Think about it: what’s your rock-climbing wall?
Because self-reflection can be painful, it might be easier to see the rock-climbing walls that others feature as part of their tour. You know, that friend of a friend who constantly reminds you that they went to school “in Boston.” Or that they grew up in Manhattan. Or that they followed a band whose music you’ve enjoyed when the bass player was still in utero, so they are clearly more of a real fan than you or anyone else could possibly hope to be.
I can think of one major rock-climbing wall I currently don’t stop talking about when given the mildest provocation (not going to share it here but if you know me it won’t take you too many guesses). And I’ll tell you why I do it: because it’s something relatively new to me that I’m really excited about, and I don’t care how tedious it might be to others when I’m in the full flush of my enthusiasm—this is fun to share.
I’m thinking that rock-climbing walls might be an icebreaker that could really make some ice cubes out of glacial nervous silences: instead of prompts that tiptoe around the humble brag, just ask everyone to show us their metaphorical rock-climbing wall, that one thing that you think sums up everything you want people to know about you.

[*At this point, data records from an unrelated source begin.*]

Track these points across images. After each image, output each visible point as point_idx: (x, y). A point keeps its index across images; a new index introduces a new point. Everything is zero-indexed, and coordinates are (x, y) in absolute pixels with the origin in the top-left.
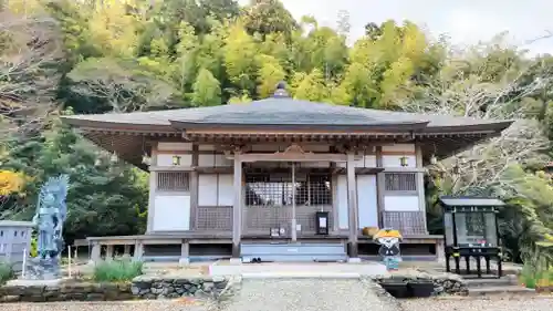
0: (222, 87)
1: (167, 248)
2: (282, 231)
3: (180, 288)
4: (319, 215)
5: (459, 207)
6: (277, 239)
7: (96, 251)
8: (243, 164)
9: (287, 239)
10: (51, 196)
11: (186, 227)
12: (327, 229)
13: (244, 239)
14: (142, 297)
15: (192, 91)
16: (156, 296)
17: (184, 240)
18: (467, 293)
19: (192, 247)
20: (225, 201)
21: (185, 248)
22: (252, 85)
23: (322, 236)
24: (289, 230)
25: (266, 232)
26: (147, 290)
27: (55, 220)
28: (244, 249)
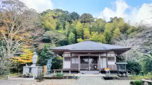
0: (75, 35)
1: (67, 71)
2: (88, 68)
3: (70, 77)
4: (95, 65)
5: (119, 64)
6: (86, 70)
7: (55, 72)
8: (80, 56)
9: (88, 70)
10: (49, 63)
11: (70, 68)
12: (96, 68)
13: (80, 70)
14: (64, 79)
15: (69, 37)
16: (66, 79)
17: (70, 70)
18: (119, 79)
19: (71, 71)
20: (77, 63)
21: (70, 71)
22: (82, 35)
23: (96, 69)
24: (89, 68)
25: (84, 69)
26: (65, 78)
27: (50, 66)
28: (81, 72)
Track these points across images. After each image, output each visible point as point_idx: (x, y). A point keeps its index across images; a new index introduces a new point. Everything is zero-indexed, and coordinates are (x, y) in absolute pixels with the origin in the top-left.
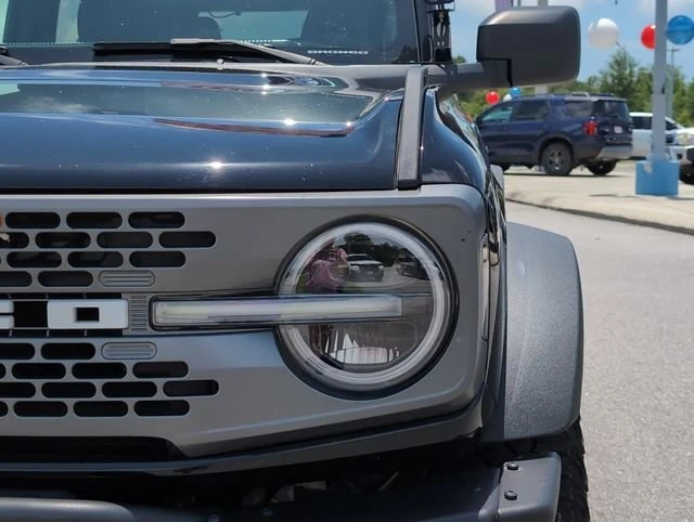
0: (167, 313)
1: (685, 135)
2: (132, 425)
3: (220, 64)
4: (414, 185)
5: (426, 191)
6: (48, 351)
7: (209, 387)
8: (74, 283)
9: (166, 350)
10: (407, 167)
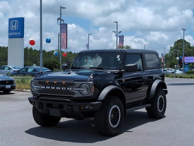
0: (73, 89)
2: (71, 96)
6: (67, 91)
7: (75, 94)
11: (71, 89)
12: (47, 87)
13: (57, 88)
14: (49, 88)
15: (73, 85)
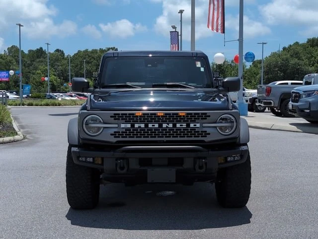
0: (204, 125)
1: (249, 93)
2: (200, 138)
3: (179, 89)
4: (232, 110)
5: (233, 111)
6: (190, 130)
7: (209, 134)
8: (194, 121)
9: (204, 129)
10: (231, 108)
11: (198, 125)
12: (136, 126)
13: (164, 125)
14: (143, 126)
15: (204, 117)
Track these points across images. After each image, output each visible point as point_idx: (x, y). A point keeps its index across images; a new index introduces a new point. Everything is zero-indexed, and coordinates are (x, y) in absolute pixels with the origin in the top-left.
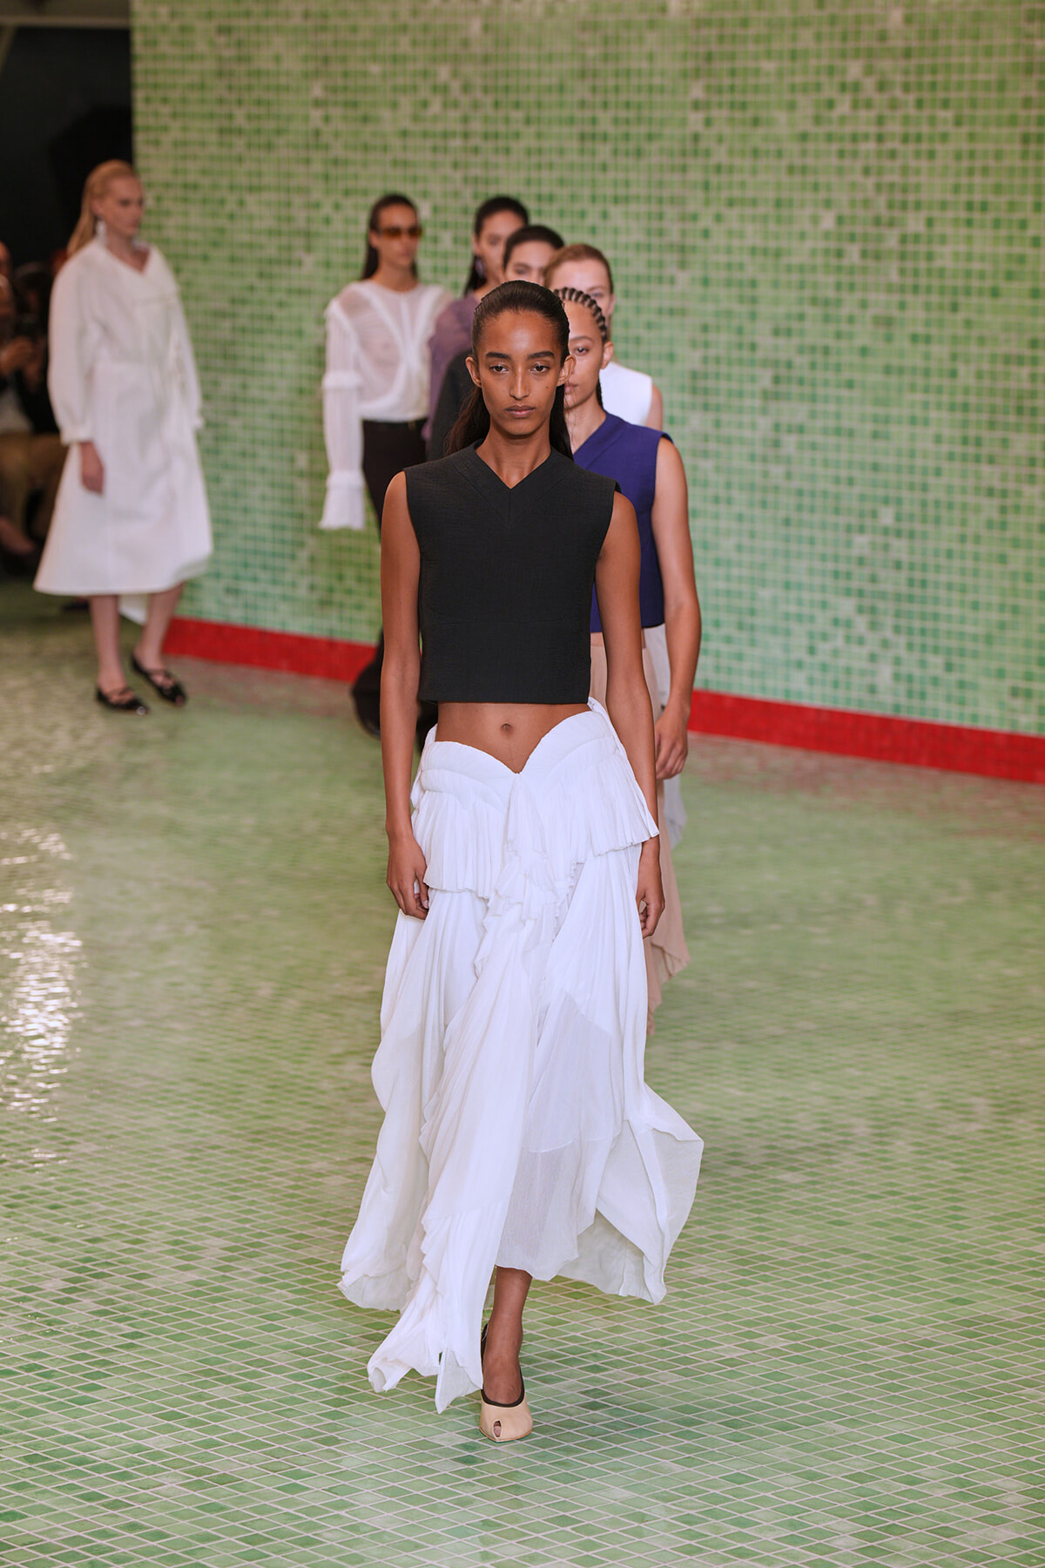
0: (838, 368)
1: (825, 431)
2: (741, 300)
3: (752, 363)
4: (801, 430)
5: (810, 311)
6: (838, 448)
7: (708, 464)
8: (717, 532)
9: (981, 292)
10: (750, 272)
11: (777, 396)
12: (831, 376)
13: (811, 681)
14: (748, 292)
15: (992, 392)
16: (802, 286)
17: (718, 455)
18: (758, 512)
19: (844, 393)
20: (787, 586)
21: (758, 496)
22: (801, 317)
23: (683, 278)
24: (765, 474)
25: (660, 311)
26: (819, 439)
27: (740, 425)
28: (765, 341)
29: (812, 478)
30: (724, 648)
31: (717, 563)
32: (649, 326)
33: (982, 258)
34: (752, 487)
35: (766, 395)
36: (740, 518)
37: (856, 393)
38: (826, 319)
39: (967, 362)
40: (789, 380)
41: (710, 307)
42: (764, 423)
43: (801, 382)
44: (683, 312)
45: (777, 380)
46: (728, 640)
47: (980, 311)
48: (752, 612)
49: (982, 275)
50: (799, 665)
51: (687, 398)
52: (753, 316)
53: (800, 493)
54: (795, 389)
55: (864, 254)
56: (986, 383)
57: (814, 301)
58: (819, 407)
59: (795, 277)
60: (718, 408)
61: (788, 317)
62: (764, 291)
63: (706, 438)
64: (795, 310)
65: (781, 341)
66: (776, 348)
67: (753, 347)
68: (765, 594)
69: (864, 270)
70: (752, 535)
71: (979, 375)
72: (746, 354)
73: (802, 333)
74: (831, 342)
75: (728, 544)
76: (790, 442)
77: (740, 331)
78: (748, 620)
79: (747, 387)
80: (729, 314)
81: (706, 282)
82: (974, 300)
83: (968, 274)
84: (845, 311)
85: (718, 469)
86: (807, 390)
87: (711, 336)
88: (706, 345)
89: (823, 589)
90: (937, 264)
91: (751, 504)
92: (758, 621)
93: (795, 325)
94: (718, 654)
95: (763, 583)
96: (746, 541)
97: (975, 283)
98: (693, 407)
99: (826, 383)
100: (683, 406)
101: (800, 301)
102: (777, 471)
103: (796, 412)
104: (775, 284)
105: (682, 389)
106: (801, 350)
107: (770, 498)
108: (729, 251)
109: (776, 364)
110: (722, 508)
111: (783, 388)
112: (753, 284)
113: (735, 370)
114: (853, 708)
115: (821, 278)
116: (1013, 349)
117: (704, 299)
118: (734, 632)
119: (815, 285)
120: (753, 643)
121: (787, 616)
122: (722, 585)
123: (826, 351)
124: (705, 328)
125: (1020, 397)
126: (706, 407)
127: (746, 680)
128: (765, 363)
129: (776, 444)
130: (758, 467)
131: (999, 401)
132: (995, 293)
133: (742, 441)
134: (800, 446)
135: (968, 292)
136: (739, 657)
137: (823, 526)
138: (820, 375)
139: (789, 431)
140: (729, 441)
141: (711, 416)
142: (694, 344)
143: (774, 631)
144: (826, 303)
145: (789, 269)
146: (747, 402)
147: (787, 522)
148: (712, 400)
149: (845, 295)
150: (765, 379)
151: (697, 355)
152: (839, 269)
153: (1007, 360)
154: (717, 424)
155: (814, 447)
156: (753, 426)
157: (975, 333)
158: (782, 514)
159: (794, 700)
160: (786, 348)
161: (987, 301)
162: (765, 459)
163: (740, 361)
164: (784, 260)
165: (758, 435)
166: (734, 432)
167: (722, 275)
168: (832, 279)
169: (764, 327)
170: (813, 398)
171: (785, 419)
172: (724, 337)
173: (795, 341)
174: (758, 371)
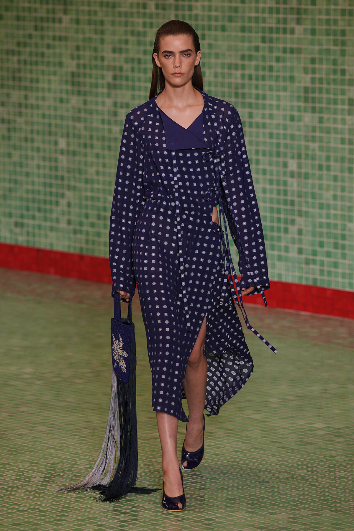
3: (102, 68)
5: (130, 38)
7: (80, 125)
8: (86, 164)
9: (216, 29)
10: (100, 16)
11: (115, 87)
14: (340, 38)
15: (223, 85)
16: (126, 25)
18: (106, 152)
21: (106, 144)
22: (127, 42)
24: (110, 131)
25: (54, 38)
27: (97, 103)
28: (109, 55)
30: (90, 230)
31: (87, 181)
32: (48, 46)
33: (217, 10)
34: (103, 139)
35: (110, 86)
36: (97, 156)
39: (210, 68)
40: (121, 78)
42: (109, 102)
43: (127, 79)
44: (66, 39)
45: (115, 78)
46: (93, 225)
47: (216, 39)
49: (217, 19)
51: (70, 87)
52: (102, 41)
54: (124, 83)
55: (157, 6)
56: (220, 79)
57: (133, 33)
58: (137, 93)
59: (123, 19)
61: (120, 42)
62: (350, 37)
64: (124, 38)
65: (117, 55)
66: (114, 60)
67: (343, 72)
69: (157, 15)
70: (104, 166)
71: (216, 75)
73: (127, 51)
75: (92, 170)
79: (100, 81)
82: (213, 33)
83: (210, 18)
85: (86, 129)
86: (130, 83)
87: (317, 66)
88: (79, 57)
90: (194, 12)
91: (103, 148)
93: (124, 46)
94: (87, 233)
96: (101, 169)
97: (213, 23)
98: (73, 93)
99: (139, 80)
100: (67, 92)
101: (126, 33)
103: (124, 96)
104: (113, 23)
105: (67, 82)
106: (127, 61)
110: (88, 150)
111: (118, 82)
112: (102, 23)
115: (136, 20)
116: (233, 61)
118: (96, 221)
119: (133, 24)
122: (89, 194)
123: (139, 61)
125: (237, 88)
128: (109, 68)
130: (106, 127)
131: (226, 90)
132: (223, 29)
133: (97, 112)
135: (210, 29)
138: (136, 75)
139: (122, 107)
140: (91, 112)
142: (72, 57)
144: (139, 34)
145: (120, 14)
146: (100, 90)
149: (148, 29)
150: (109, 77)
152: (145, 14)
153: (230, 66)
156: (103, 103)
157: (214, 51)
160: (119, 60)
161: (219, 33)
162: (109, 123)
163: (96, 67)
164: (117, 9)
165: (106, 109)
166: (93, 107)
167: (86, 17)
168: (141, 21)
169: (108, 47)
170: (133, 88)
171: (119, 100)
172: (87, 53)
173: (124, 55)
174: (105, 73)
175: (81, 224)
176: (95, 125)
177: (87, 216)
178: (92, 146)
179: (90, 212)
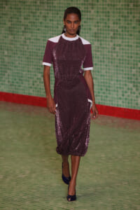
0: (128, 31)
1: (125, 46)
2: (106, 16)
3: (109, 30)
4: (120, 45)
5: (121, 18)
6: (128, 50)
7: (99, 53)
8: (101, 69)
10: (108, 10)
11: (114, 38)
12: (127, 33)
13: (123, 102)
14: (107, 14)
16: (120, 13)
17: (101, 51)
18: (110, 64)
19: (130, 37)
20: (117, 81)
21: (110, 61)
22: (120, 20)
23: (93, 11)
24: (112, 56)
25: (87, 19)
26: (124, 47)
28: (111, 25)
29: (123, 56)
31: (101, 76)
34: (109, 58)
35: (112, 37)
36: (106, 65)
37: (132, 37)
38: (125, 20)
40: (117, 34)
41: (99, 18)
42: (111, 44)
43: (120, 34)
44: (92, 19)
45: (114, 34)
46: (104, 93)
48: (109, 87)
50: (120, 99)
52: (109, 20)
53: (120, 60)
54: (118, 36)
55: (134, 5)
57: (122, 16)
58: (124, 40)
59: (118, 11)
60: (101, 41)
61: (117, 20)
62: (111, 14)
63: (98, 48)
65: (115, 25)
66: (114, 27)
67: (109, 27)
68: (112, 82)
69: (134, 9)
70: (109, 69)
72: (107, 28)
74: (127, 26)
75: (104, 71)
76: (117, 48)
77: (106, 23)
78: (108, 88)
79: (107, 36)
80: (103, 19)
81: (98, 12)
84: (130, 19)
85: (101, 55)
86: (121, 36)
87: (99, 24)
88: (98, 26)
89: (125, 81)
92: (111, 89)
94: (102, 96)
95: (112, 80)
96: (108, 71)
98: (95, 40)
99: (125, 35)
101: (119, 16)
102: (115, 55)
103: (118, 41)
104: (114, 12)
106: (120, 27)
107: (113, 61)
108: (103, 5)
109: (114, 30)
113: (105, 32)
114: (133, 108)
115: (124, 11)
117: (97, 16)
118: (105, 91)
119: (123, 13)
120: (109, 93)
121: (117, 88)
122: (102, 81)
123: (125, 27)
124: (98, 23)
126: (98, 40)
127: (108, 102)
128: (111, 30)
129: (114, 49)
130: (110, 54)
133: (106, 48)
134: (120, 49)
136: (107, 97)
137: (125, 67)
138: (124, 33)
140: (103, 48)
141: (99, 43)
142: (95, 26)
143: (114, 91)
144: (125, 17)
145: (117, 9)
146: (108, 39)
147: (117, 66)
148: (100, 39)
149: (129, 15)
150: (112, 34)
151: (96, 28)
152: (128, 9)
154: (101, 44)
155: (123, 49)
156: (109, 45)
158: (116, 64)
159: (119, 107)
160: (116, 27)
162: (112, 52)
165: (110, 47)
166: (105, 46)
167: (101, 10)
168: (126, 11)
169: (111, 22)
170: (123, 38)
171: (116, 43)
172: (102, 25)
173: (118, 25)
174: (110, 32)
175: (99, 93)
176: (105, 53)
177: (101, 89)
178: (104, 61)
179: (103, 88)
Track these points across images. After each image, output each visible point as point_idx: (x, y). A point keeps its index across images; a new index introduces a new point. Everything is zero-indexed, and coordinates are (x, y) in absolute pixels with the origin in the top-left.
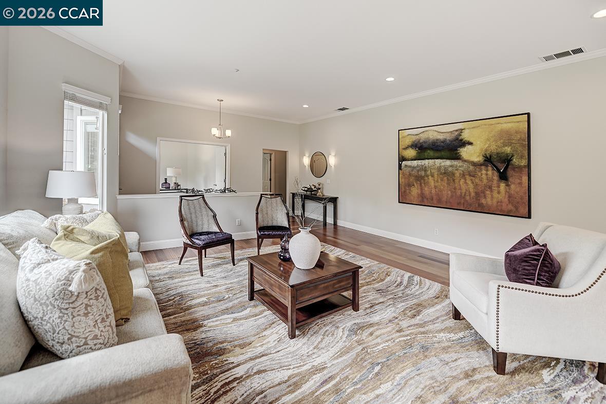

Just thinking about a magnificent icebreaker fail I once had. We were supposed to share a recent accomplishment, and while others were talking about Napa Valley wine-tasting tours and other similarly urbane pursuits, I cut in with, “I 100%ed Cuphead!” I think one other person appreciated the time and commitment I put in to notch that achievement. There was a lot of awkward silence in that Zoom room. I wish I could have talked a little about the game and what it meant to me—appreciating the art, playing alongside my kids. We might have understood each other better.
What I’m trying to say is that, when you’ve seen your third rock-climbing wall in as many days, it’s a bit tiring, but when everyone you meet has something different and personal and new to tell you about, it isn’t. It’s the start of a connection.
If there’s any admissions officers reading this, feel free to tweak your tour script. Instead of plopping us in front of another climberless rock-climbing wall, let us see something that really does excite you, that really might tell us who you and your institution are.